While the district's vaccine mandate listed a Nov. 29 deadline for eligible students to receive their first dose of the vaccine, with their second dose due by Dec. 20, those deadlines are apparently not being monitored by the school district.
During a separate restraining order hearing Dec. 2 in a parallel case brought in San Diego Superior Court by Let Them Choose, a group of parents seeking to block the vaccine mandate, district attorney Mark Bresee said the “critical date” is Jan. 24 when students returning from holiday break must be vaccinated.
Bresee’s deadline confirmation upended the parent group’s claim students who missed the deadline to receive the first vaccine dose are being told they’re “in violation” by the district.
On Saturday, U.S. Circuit Judges Marsha Berzon, a Bill Clinton appointee, and Donald Trump appointee Mark Bennett found 16-year-old Jill Doe was unlikely to succeed on her claims the school district’s vaccination policy violates the Free Exercise Clause because her religious belief prohibits her from taking the vaccine.
The student failed to raise a serious question as to the neutrality of the vaccine mandate, which made no reference to religion and only allows limited medical exemptions for certain students.
“Appellants have not shown a likelihood of establishing that the mandate was implemented with the aim of suppressing religious belief, rather than protecting the health and safety of students, staff, and the community,” Berzon wrote for the majority.
Students seeking medical exemptions must have their doctor fill out a form specifying an “end date” when the exemption would expire, further bolstering the school district’s position the medical exemptions are “limited in duration” unlike a religious exemption.
Those students with longer-term medical exemptions will need to reapply for an exemption annually.
As for a 30-day “conditional enrollment” grace period for certain newly enrolling students who may not be vaccinated including students experiencing homelessness, in ‘migrant status,’ foster care or military families, Berzon found the courtesy “does not raise a serious question concerning the mandate’s general applicability.”
She added: “Conditionally enrolled students are simply given a grace period to provide documentation proving that they have been vaccinated before they may continue with on-site education; they are not exempted from the vaccination requirement itself.
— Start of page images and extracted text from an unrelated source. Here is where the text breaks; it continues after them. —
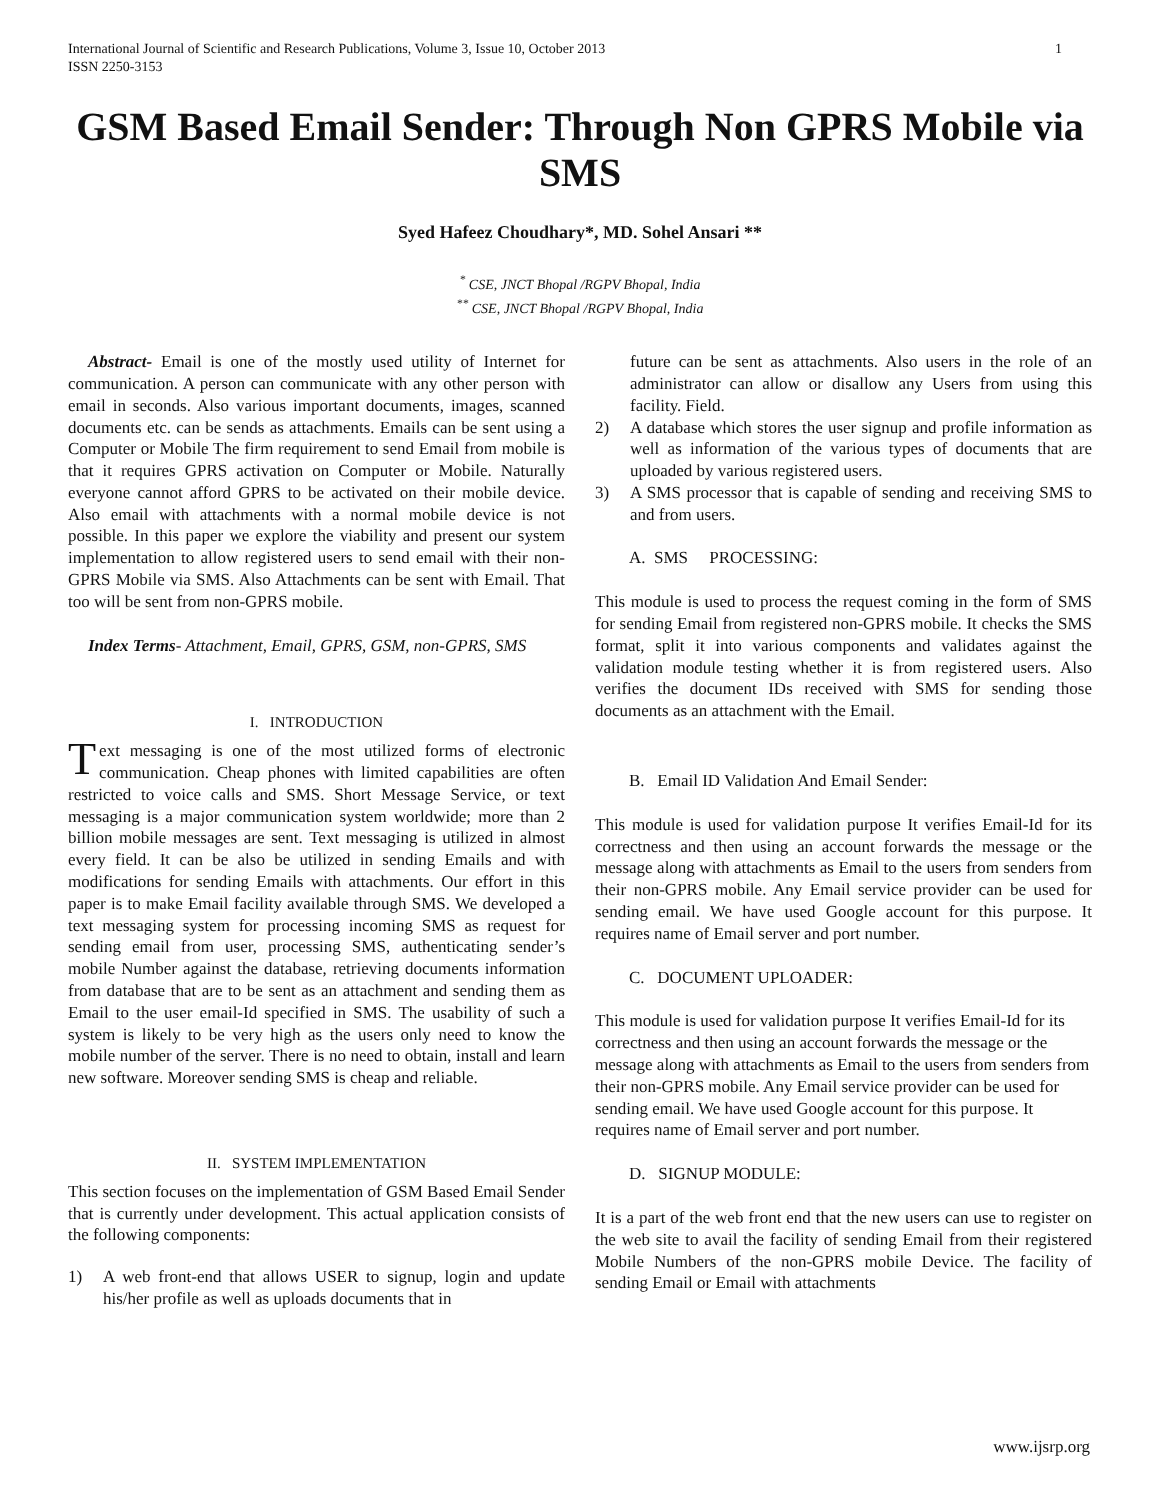International Journal of Scientific and Research Publications, Volume 3, Issue 10, October 2013
ISSN 2250-3153
1
GSM Based Email Sender: Through Non GPRS Mobile via SMS
Syed Hafeez Choudhary*, MD. Sohel Ansari **
<sup>*</sup> CSE, JNCT Bhopal /RGPV Bhopal, India
<sup>**</sup> CSE, JNCT Bhopal /RGPV Bhopal, India
Abstract- Email is one of the mostly used utility of Internet for communication. A person can communicate with any other person with email in seconds. Also various important documents, images, scanned documents etc. can be sends as attachments. Emails can be sent using a Computer or Mobile The firm requirement to send Email from mobile is that it requires GPRS activation on Computer or Mobile. Naturally everyone cannot afford GPRS to be activated on their mobile device. Also email with attachments with a normal mobile device is not possible. In this paper we explore the viability and present our system implementation to allow registered users to send email with their non-GPRS Mobile via SMS. Also Attachments can be sent with Email. That too will be sent from non-GPRS mobile.
Index Terms- Attachment, Email, GPRS, GSM, non-GPRS, SMS
I. INTRODUCTION
Text messaging is one of the most utilized forms of electronic communication. Cheap phones with limited capabilities are often restricted to voice calls and SMS. Short Message Service, or text messaging is a major communication system worldwide; more than 2 billion mobile messages are sent. Text messaging is utilized in almost every field. It can be also be utilized in sending Emails and with modifications for sending Emails with attachments. Our effort in this paper is to make Email facility available through SMS. We developed a text messaging system for processing incoming SMS as request for sending email from user, processing SMS, authenticating sender’s mobile Number against the database, retrieving documents information from database that are to be sent as an attachment and sending them as Email to the user email-Id specified in SMS. The usability of such a system is likely to be very high as the users only need to know the mobile number of the server. There is no need to obtain, install and learn new software. Moreover sending SMS is cheap and reliable.
II. SYSTEM IMPLEMENTATION
This section focuses on the implementation of GSM Based Email Sender that is currently under development. This actual application consists of the following components:
1) A web front-end that allows USER to signup, login and update his/her profile as well as uploads documents that in
future can be sent as attachments. Also users in the role of an administrator can allow or disallow any Users from using this facility. Field.
2) A database which stores the user signup and profile information as well as information of the various types of documents that are uploaded by various registered users.
3) A SMS processor that is capable of sending and receiving SMS to and from users.
A. SMS PROCESSING:
This module is used to process the request coming in the form of SMS for sending Email from registered non-GPRS mobile. It checks the SMS format, split it into various components and validates against the validation module testing whether it is from registered users. Also verifies the document IDs received with SMS for sending those documents as an attachment with the Email.
B. Email ID Validation And Email Sender:
This module is used for validation purpose It verifies Email-Id for its correctness and then using an account forwards the message or the message along with attachments as Email to the users from senders from their non-GPRS mobile. Any Email service provider can be used for sending email. We have used Google account for this purpose. It requires name of Email server and port number.
C. DOCUMENT UPLOADER:
This module is used for validation purpose It verifies Email-Id for its correctness and then using an account forwards the message or the message along with attachments as Email to the users from senders from their non-GPRS mobile. Any Email service provider can be used for sending email. We have used Google account for this purpose. It requires name of Email server and port number.
D. SIGNUP MODULE:
It is a part of the web front end that the new users can use to register on the web site to avail the facility of sending Email from their registered Mobile Numbers of the non-GPRS mobile Device. The facility of sending Email or Email with attachments
www.ijsrp.org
Thus, appellants have not demonstrated that the mandate treats conditional enrollees more favorably than students who invoke religious beliefs as their ground for remaining unvaccinated.”
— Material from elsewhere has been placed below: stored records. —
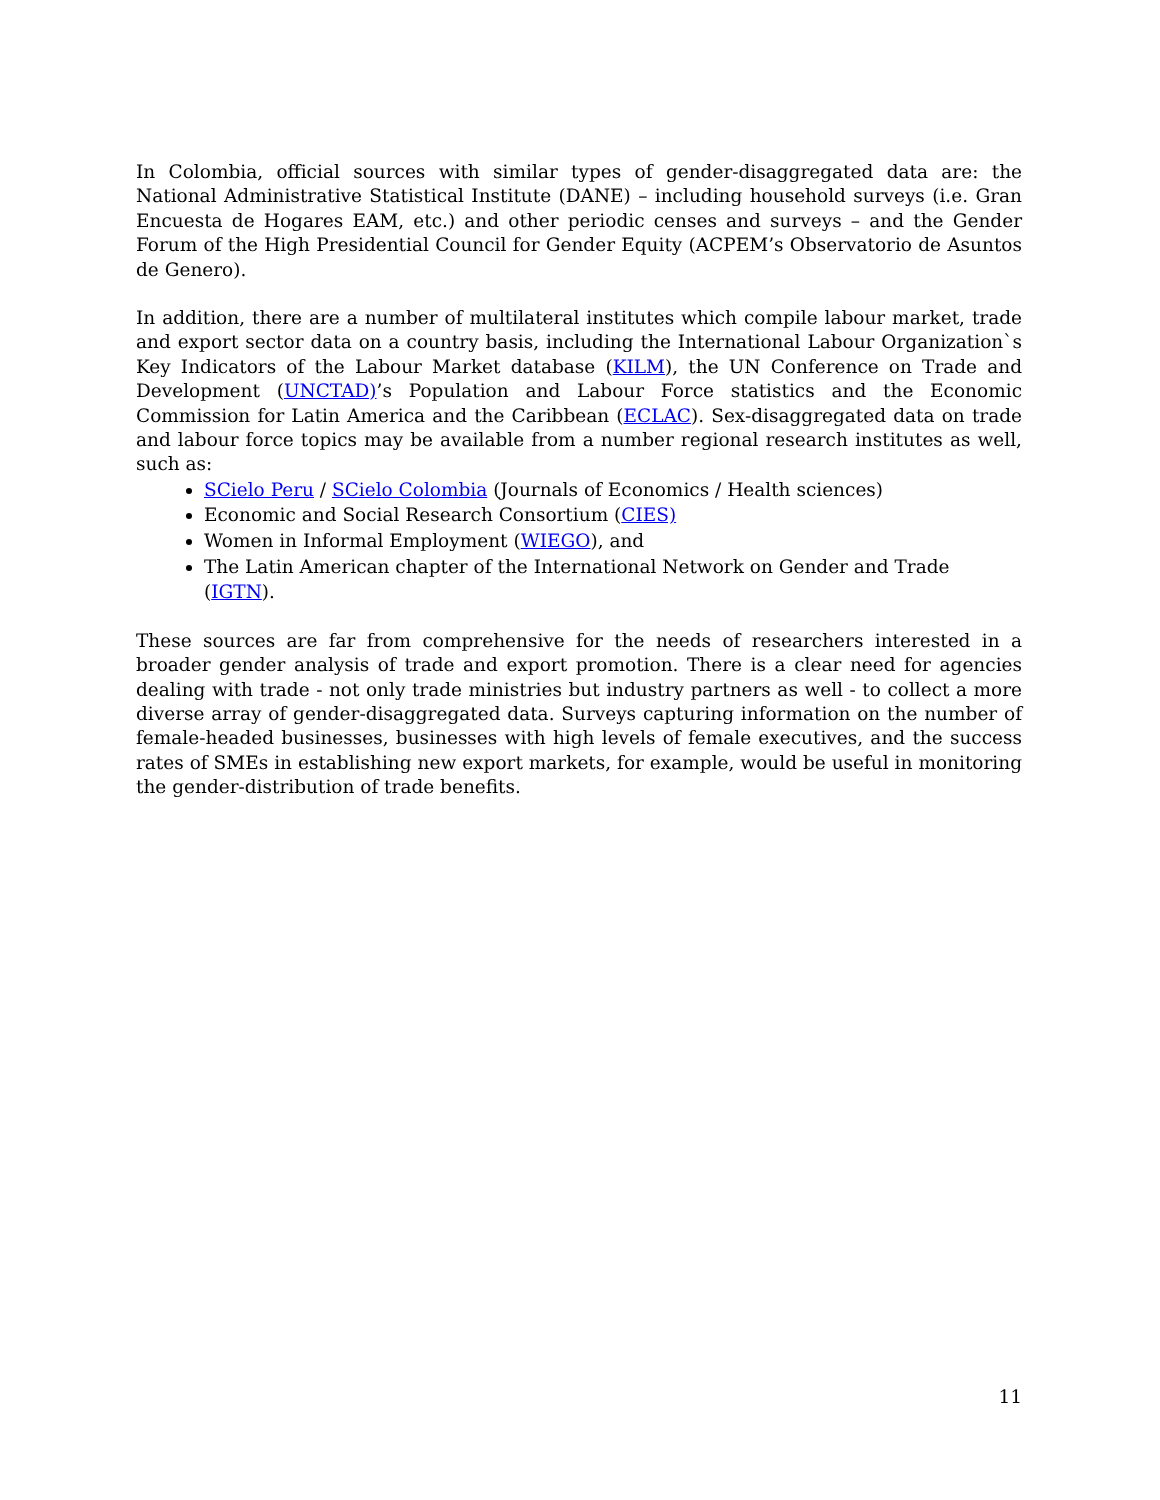In Colombia, official sources with similar types of gender-disaggregated data are: the National Administrative Statistical Institute (DANE) – including household surveys (i.e. Gran Encuesta de Hogares EAM, etc.) and other periodic censes and surveys – and the Gender Forum of the High Presidential Council for Gender Equity (ACPEM’s Observatorio de Asuntos de Genero).
In addition, there are a number of multilateral institutes which compile labour market, trade and export sector data on a country basis, including the International Labour Organization`s Key Indicators of the Labour Market database (KILM), the UN Conference on Trade and Development (UNCTAD)’s Population and Labour Force statistics and the Economic Commission for Latin America and the Caribbean (ECLAC). Sex-disaggregated data on trade and labour force topics may be available from a number regional research institutes as well, such as:
SCielo Peru / SCielo Colombia (Journals of Economics / Health sciences)
Economic and Social Research Consortium (CIES)
Women in Informal Employment (WIEGO), and
The Latin American chapter of the International Network on Gender and Trade (IGTN).
These sources are far from comprehensive for the needs of researchers interested in a broader gender analysis of trade and export promotion. There is a clear need for agencies dealing with trade - not only trade ministries but industry partners as well - to collect a more diverse array of gender-disaggregated data. Surveys capturing information on the number of female-headed businesses, businesses with high levels of female executives, and the success rates of SMEs in establishing new export markets, for example, would be useful in monitoring the gender-distribution of trade benefits.
11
Berzon also pointed out the case seeking a religious exemption from complying with the district's vaccine mandate was not like a challenge brought earlier in the pandemic by Doe’s attorney Paul Jonna regarding California Covid-19 restrictions on worship in churches.
“In those cases, the plaintiffs were literally prevented from exercising their religion in group settings. Here, in contrast, Jill Doe may exercise her religion by declining to receive the vaccination,” Berzon wrote.
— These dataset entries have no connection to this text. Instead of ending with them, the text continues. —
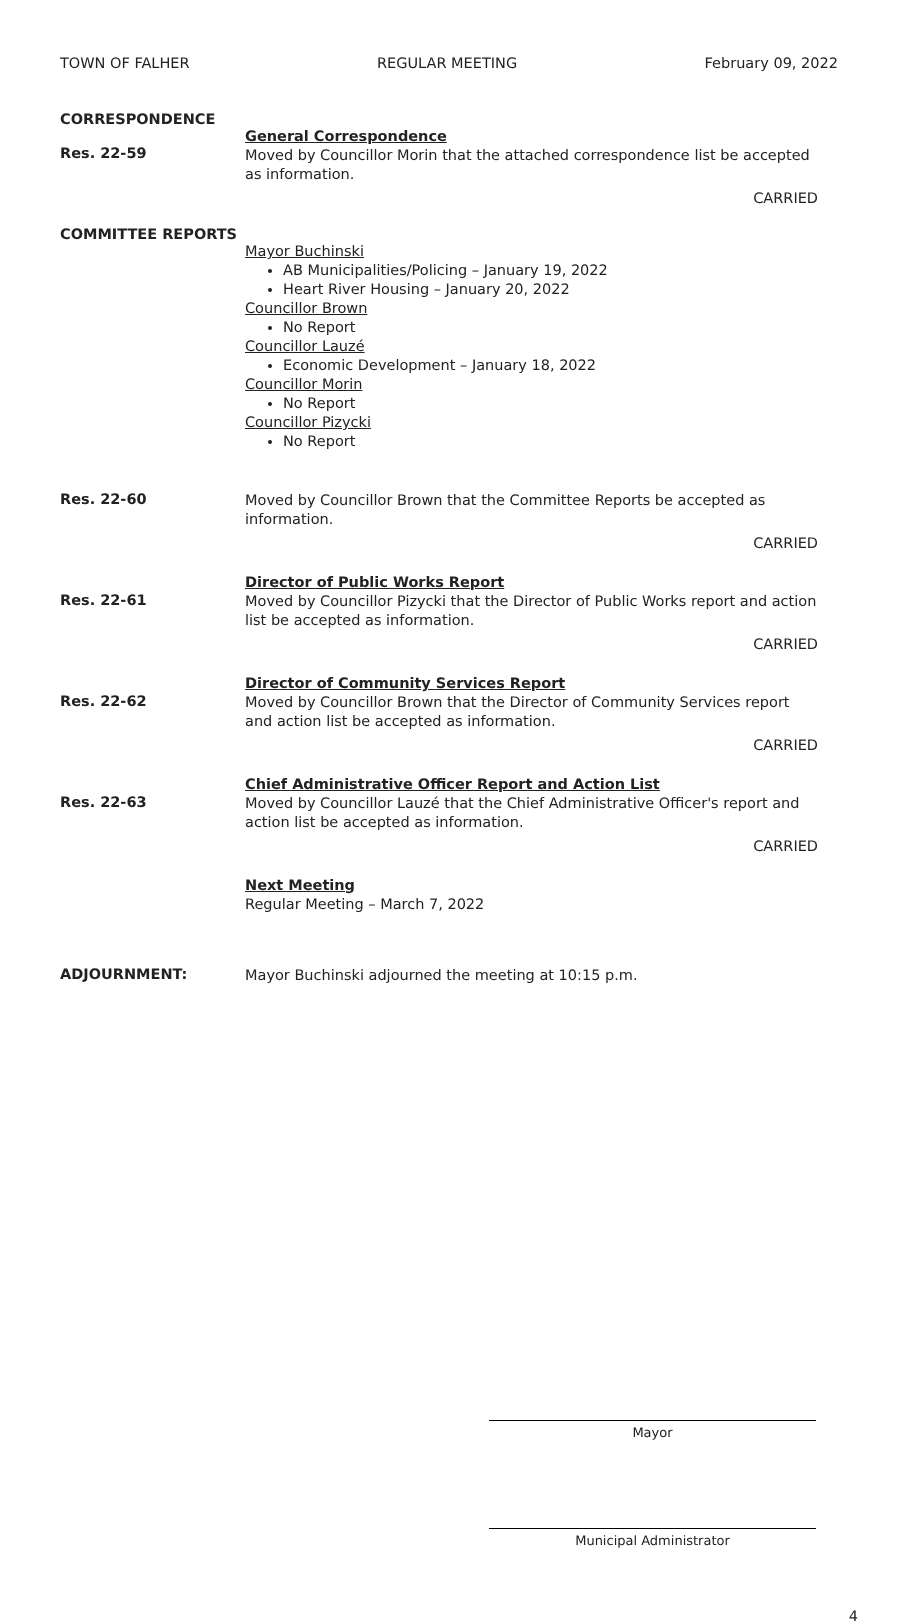TOWN OF FALHER REGULAR MEETING February 09, 2022
CORRESPONDENCE
Res. 22-59
General Correspondence
Moved by Councillor Morin that the attached correspondence list be accepted as information.
CARRIED
COMMITTEE REPORTS
Mayor Buchinski
AB Municipalities/Policing – January 19, 2022
Heart River Housing – January 20, 2022
Councillor Brown
No Report
Councillor Lauzé
Economic Development – January 18, 2022
Councillor Morin
No Report
Councillor Pizycki
No Report
Res. 22-60
Moved by Councillor Brown that the Committee Reports be accepted as information.
CARRIED
Res. 22-61
Director of Public Works Report
Moved by Councillor Pizycki that the Director of Public Works report and action list be accepted as information.
CARRIED
Res. 22-62
Director of Community Services Report
Moved by Councillor Brown that the Director of Community Services report and action list be accepted as information.
CARRIED
Res. 22-63
Chief Administrative Officer Report and Action List
Moved by Councillor Lauzé that the Chief Administrative Officer's report and action list be accepted as information.
CARRIED
Next Meeting
Regular Meeting – March 7, 2022
ADJOURNMENT:
Mayor Buchinski adjourned the meeting at 10:15 p.m.
Mayor
Municipal Administrator
4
She noted Doe had failed to submit evidence indicating the school district's remote learning “alternative education program” is inferior to in-person learning.
Likewise, the student’s claim she would suffer irreparable injury by being denied the opportunity to participate in sports and potentially receive a sports scholarship to attend college “with a good season” also doesn’t hold up, Berzon wrote, as the student’s alleged status as a “preeminent athlete” and her belief she could win a scholarship is speculative.
“The record indicates that vaccines are safe and effective at preventing the spread of Covid-19, and that SDUSD’s vaccination mandate is therefore likely to promote the health and safety of SDUSD’s students and staff, as well as the broader community,” Berzon concluded.
In a 15-page dissent, U.S. Circuit Judge Sandra Ikuta, a George W. Bush appointee, found Doe had raised serious questions going to the merits of her free exercise claim.
Ikuta found students who remain unvaccinated for “medical or logistical reasons” pose the same risk to the school district’s goal of maintaining the “safest environment possible for all students and employees” as those students who remain unvaccinated for religious reasons.
“Because in-person attendance by students who are unvaccinated for religious reasons poses ‘similar risks’ to the school environment as in-person attendance by students who are unvaccinated for medical or logistical reasons, the mandate is not generally applicable,” Ikuta wrote.